The above fails if the first element is included in the infinite cycle, so before the algorithm starts, add 1 indegree to the first element to resolve this.
The array becomes, as you describe it, a graph (more properly a forrest) where each vertex has out-degree of exactly one. The components of such a graph can only consist of chains that each possibly end in a single loop. That is, each component is either shaped like an O or like a 6. (I am assuming no pointers are null, but this is easy to deal with. You end up with 1-shaped components with no cycles at all.)

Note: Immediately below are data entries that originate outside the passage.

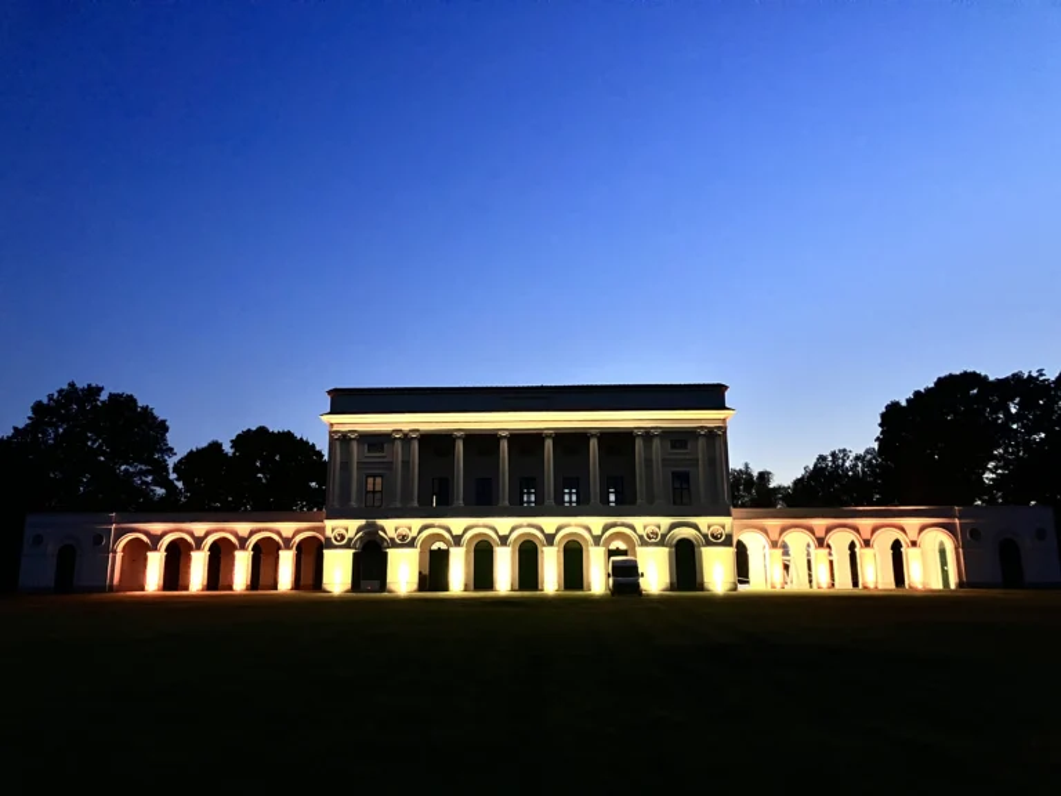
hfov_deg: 63.4
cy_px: 398
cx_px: 530
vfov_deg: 49.7
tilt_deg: +14.0
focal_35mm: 28
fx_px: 858
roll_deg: +0.6
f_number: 1.8
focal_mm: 3.99
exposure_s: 1/27
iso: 640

You can trace all these components by "visiting" and keeping track of where you've been with a "visited" hash or flags array.
Here's an algorithm.
Edit It just DFS of a forrest simplified for the case of one child per node, which eliminates the need for a stack (or recursion) because backtracking is not needed.
Let A[0..N-1] be the array of pointers.
Let V[0..N-1] be an array of boolean "visited" flags, initially false.
Let C[0..N-1] be an array if integer counts, initially zero.
Let S[0..N-1] be an array of "step counts" for each component trace.
longest = 0 // length of longest cycle
for i in 0..N-1, increment C[j] if A[i] points to A[j]
for each k such that C[k] = 0
// No "in edges", so must be the start of a 6-shaped component
s = 0
while V[k] is false
V[k] = true
S[k] = s
s = s + 1
k index of the array location that A[k] points to
end
// Loop found. Length is s - S[k]
longest = max(longest, s - S[k])
end
// Rest of loops must be of the O variety
while there exists V[k] false
Let k be such that V[k] is false.
s = 0
while V[k] is false
V[k] = true
s = s + 1
k index of the array location that A[k] points to
end
// Found loop of length s
longest = max(longest, s)
end
Space and execution time are both proportional to size of the input array A. You can get rid of the S array if you're willing to trace 6-shaped components twice.
Addition I fully agree that if it's not necessary to find the cycle of maximum size, then the ancient "two pointer" algorithm for finding cycles in a linked list is superior, since it requires only constant space.